Ce nouveau diagnostic de terrain a été éprouvé par les gestionnaires et fait maintenant partie de leur routine. Lors de l’étude initiale en 2019, quelques centaines d’hectares avaient été passés au peigne fin. Aujourd’hui, le parc national lance des grosses campagnes de diagnostics qui s’étendent sur plusieurs milliers d’hectares.

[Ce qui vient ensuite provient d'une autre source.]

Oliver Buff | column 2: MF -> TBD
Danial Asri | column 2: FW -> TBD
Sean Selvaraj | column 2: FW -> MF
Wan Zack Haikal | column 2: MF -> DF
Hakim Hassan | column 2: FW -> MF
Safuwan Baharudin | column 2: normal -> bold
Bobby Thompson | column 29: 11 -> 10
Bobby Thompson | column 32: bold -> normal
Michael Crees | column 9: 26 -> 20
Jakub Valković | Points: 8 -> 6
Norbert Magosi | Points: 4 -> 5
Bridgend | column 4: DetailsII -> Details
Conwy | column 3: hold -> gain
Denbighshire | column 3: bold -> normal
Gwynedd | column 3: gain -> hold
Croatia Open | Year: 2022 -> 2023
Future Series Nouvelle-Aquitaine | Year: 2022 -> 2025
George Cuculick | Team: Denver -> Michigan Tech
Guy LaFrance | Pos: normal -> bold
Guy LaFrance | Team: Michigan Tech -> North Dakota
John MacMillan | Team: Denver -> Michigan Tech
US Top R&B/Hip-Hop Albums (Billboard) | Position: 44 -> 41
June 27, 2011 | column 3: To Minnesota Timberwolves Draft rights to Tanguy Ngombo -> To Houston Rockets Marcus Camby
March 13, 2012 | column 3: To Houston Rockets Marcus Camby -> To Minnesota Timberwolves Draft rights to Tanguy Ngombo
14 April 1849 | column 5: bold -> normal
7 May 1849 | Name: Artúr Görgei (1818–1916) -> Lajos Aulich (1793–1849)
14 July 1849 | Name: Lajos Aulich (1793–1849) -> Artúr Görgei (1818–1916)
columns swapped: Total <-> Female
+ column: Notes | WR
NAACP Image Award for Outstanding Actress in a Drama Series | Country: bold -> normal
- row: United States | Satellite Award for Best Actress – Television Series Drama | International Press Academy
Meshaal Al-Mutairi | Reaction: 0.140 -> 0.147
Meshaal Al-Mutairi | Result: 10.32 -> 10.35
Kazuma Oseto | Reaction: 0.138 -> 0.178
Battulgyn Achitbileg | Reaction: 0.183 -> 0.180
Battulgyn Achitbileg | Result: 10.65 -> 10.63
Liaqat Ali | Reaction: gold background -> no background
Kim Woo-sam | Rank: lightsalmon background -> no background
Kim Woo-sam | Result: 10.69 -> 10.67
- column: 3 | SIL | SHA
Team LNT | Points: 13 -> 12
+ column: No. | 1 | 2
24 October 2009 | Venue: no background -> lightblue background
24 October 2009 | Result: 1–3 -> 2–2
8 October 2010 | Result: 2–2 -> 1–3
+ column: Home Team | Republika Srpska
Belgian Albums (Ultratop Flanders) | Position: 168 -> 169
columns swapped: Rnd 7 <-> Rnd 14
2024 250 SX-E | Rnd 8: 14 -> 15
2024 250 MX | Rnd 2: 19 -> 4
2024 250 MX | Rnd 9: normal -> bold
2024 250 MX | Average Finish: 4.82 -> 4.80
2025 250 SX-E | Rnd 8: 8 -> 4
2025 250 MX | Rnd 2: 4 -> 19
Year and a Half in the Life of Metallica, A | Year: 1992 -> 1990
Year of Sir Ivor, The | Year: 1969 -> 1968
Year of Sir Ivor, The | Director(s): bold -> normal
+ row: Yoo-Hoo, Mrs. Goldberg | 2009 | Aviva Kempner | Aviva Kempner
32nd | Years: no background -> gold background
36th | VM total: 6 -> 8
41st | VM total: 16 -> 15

Cartographie du degré d'invasion par des espèces exotiques dans la forêt de Mare Longue © Cirad

Cartographie du degré d'invasion par des espèces exotiques dans la forêt de Mare Longue © Cirad

Prioriser la lutte sur les zones sensibles

Cette nouvelle méthode est le fruit de plusieurs années de travail sur les mesures du degré d’invasion à La Réunion, mais qui auparavant étaient effectuées à l’échelle de l’île et via des outils de modélisation. « Passer d’un outil informatique à un outil de terrain a été un vrai défi, confie Pauline Fenouillas. C’est grâce au partenariat avec les gestionnaires, dont l’ONF et le Parc national, qu’on a réussi à créer un protocole efficace, utile et adaptable aux différents massifs. » 

La prochaine étape, après le diagnostic complet, sera de prioriser les zones où lutter contre l’invasion. C’est notamment l’un des objectifs du projet ReMiNat (Restauration des Milieux Naturels), qui a débuté à l’automne 2023. Financé par le Fonds vert de l’Etat, le projet ReMiNat repose sur la fédération de tous les acteurs qui luttent pour la préservation de la biodiversité à La Réunion. Les grands enjeux sont la préservation et la restauration des habitats naturels.

« Ce qui est important pour nous, c’est d’arriver à prioriser les zones à risque, puis de mettre en place des actions concertées, détaille Pauline Fenouillas. Et enfin, il faudra évaluer les décisions en fonction des résultats sur le terrain, pour réajuster et améliorer nos travaux afin qu’ils soient toujours utiles à la gestion des espaces naturels. »

Référence

Fenouillas, P., Caubit, M., Cazal, E., Ajaguin Soleyen, C., Strasberg, D., Rouget, M. 2024. Standardising field-based assessment of invasion degree: A case study in two habitats of Reunion Island. Ecological Solutions and Evidence, 5 (1): e12314.